Snowdar / asv-subtools

An Open Source Tools for Speaker Recognition
Apache License 2.0
597 stars 135 forks source link

Issues about evaluation results (Cavg and EER) of baseline system of OLR2020 Challenge #4

Closed pengyizhou closed 3 years ago

pengyizhou commented 4 years ago

Hi. We want to ask two questions about the evaluation results of OLR2020 Challenge baseline system.
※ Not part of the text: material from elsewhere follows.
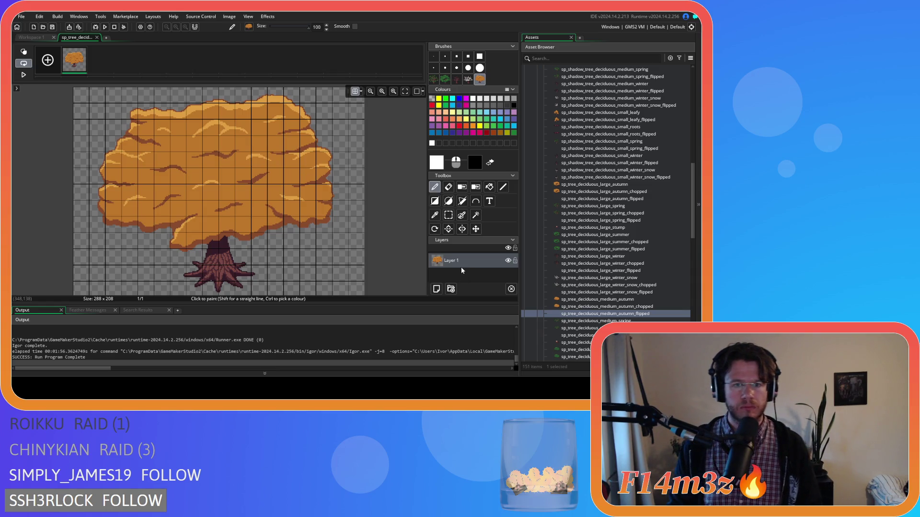
key(ctrl+z)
1、Cavg and eer of task1 using test data AP19-OLR-channel

We noticed that in Table 2, the official results of task1 using i-vector is: Cavg--0.2965 EER%--19.40. But we get a results like: Cavg--0.2997, EER%--29.91. We are doubting that is there any probability that the official results have mistakenly put a wrong EER% number into Table 2. Just like the pictures below, we find that the EER number 19.40% present not only in Table2, but Table3, of the same task, and the Cavg and EER in Table3 are not too far different which is opposite to Table2. And in other literatures using Cavg and EER as their evaluation criterion, we also barely see any circumstances that has such a big difference between the two number. We hope the members of official would check the results, thanks! image

2、The way computeCavg.py calculates Cavg in open-set identification task

image We are using the formular like the picture above to calculate Cavg in each task. But we find something that we don't understand in the python code computeCavg.py which gives a prior probability greater than 1 in task2 which is an open-set task. In task1, we have 6 languages in both enrollset and testset, and it gives a prior probability of 0.5 for target-language, and 0.1 for each non-target-languages. There is no problem here. It computes Cavg like image In task2, we have 6 languages in testset but 3 in enrollset. The program sees lang_num as 3, and get prior probability of each non-target-language of 0.25. But what is odd is that the program sees the other 3 languages which are not in enrollment as another non-target-language and gives it a prior probability of 0.25. I have already followed each step of this code and get some of the parameters showed below. The code is like

line 113 p_nontarget = (1 - p_target) / (lang_num - 1)  # lang_num=3, p_nontarget=0.25
line 114 target_cavg[lang] = p_target * p_miss + p_nontarget*sum(p_fa)  # p_fa is a list, length is 3, p_fa[2] represents false alarm probability of the overall of three languages not in enrollset

Finally it computes Cavg like image where Ln(n=3) represents the overall of those languages not in enrollset. So from the formular above, we get an entire prior probability of 0.5+0.25*3=1.25 which is greater than 1. I don't konw is there any misunderstanding on this formular or how the program works...Could you please give us some hints on this?

Sincerely Yizhou Peng

Snowdar commented 4 years ago

Hi, thank you for finding out these problems and we have fixed them.

YunzhaoLu commented 3 years ago

Hi, all, How do you identify an input as an unknown language if the enrolling set has only 3 in-set languages?

Thanks, Luke

Snowdar commented 3 years ago

Hi, Here, when EER is computed, a threshold related to this error rate will be get and you could use this threshold to identify the test utterance. In this case, if the score of test utterance is little than this threshold, then it could be seen as an unknow language.

On Dec 2, 2020, at 5:01 PM, Luke notifications@github.com wrote:

 Hi, all, How do you identify an input as an unknown language if the enrolling set has only 3 in-set languages?

Thanks, Luke

— You are receiving this because you commented. Reply to this email directly, view it on GitHub, or unsubscribe.

YunzhaoLu commented 3 years ago

But EER is calculated only after the golden truth is provided.